The CAC initiated a review of both apps less than two weeks after the company went public in the U.S, and halted all new user registrations. Like Kanzhun, the company’s stock price dropped significantly after the announcement of the probe.
The FTA said in a statement that they “will fully cooperate with [the] Cybersecurity Review Office (CRO) during the cybersecurity review process,” and that they are “conducting a comprehensive self-examination of any potential cybersecurity risks and will continue to improve its cybersecurity systems and technology capabilities.”
“FTA hopes its full cooperation will assist CRO to complete its review process smoothly.” Despite its cooperation, FTA stock was trading down 2.53% at US$31.20 per share on July 8.

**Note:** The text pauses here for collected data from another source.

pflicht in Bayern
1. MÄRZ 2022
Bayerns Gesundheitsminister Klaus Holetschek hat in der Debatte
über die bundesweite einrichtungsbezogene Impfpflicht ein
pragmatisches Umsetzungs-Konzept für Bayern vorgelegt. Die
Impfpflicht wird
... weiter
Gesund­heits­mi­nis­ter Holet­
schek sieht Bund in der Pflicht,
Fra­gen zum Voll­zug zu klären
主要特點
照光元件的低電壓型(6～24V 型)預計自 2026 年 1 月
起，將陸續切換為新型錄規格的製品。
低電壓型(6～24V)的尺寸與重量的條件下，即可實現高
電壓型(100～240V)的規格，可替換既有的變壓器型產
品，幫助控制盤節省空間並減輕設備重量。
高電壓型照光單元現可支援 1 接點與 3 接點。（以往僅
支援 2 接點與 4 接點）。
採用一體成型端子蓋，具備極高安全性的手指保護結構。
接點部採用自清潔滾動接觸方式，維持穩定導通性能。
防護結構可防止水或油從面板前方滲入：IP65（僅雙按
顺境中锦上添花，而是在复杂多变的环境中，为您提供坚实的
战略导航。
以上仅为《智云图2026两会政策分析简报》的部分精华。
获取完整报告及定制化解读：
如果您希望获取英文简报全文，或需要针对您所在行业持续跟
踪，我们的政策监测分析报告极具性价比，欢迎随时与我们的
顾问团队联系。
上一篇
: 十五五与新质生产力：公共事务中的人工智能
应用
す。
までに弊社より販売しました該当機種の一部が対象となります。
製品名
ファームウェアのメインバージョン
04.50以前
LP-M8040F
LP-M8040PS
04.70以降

This all occurred before Didi, a popular Chinese ride-sharing app much like Uber, was banned from app stores in China. The company, which boasts 377 million active users in China alone, was banned mere weeks after it went public on the NYSE in the biggest U.S. share offering by a Chinese company since Alibaba debuted in 2014.
The banning of the app has inspired investors to fire back. Two lawsuits were filed in federal court in New York and Los Angeles on Tuesday, July 6. The lawsuits allege that Didi failed to disclose ongoing talks with Chinese authorities about its compliance with the Data Security Law and its associated regulations.
The lawsuit name Didi’s Chief Executive Officer, Will Wei Cheng, as well as several other executives and directors involved with the operation. Underwriters for the company’s IPO, Goldman Sachs, JPMorgan Chase, and Morgan Stanley, were also named as defendants.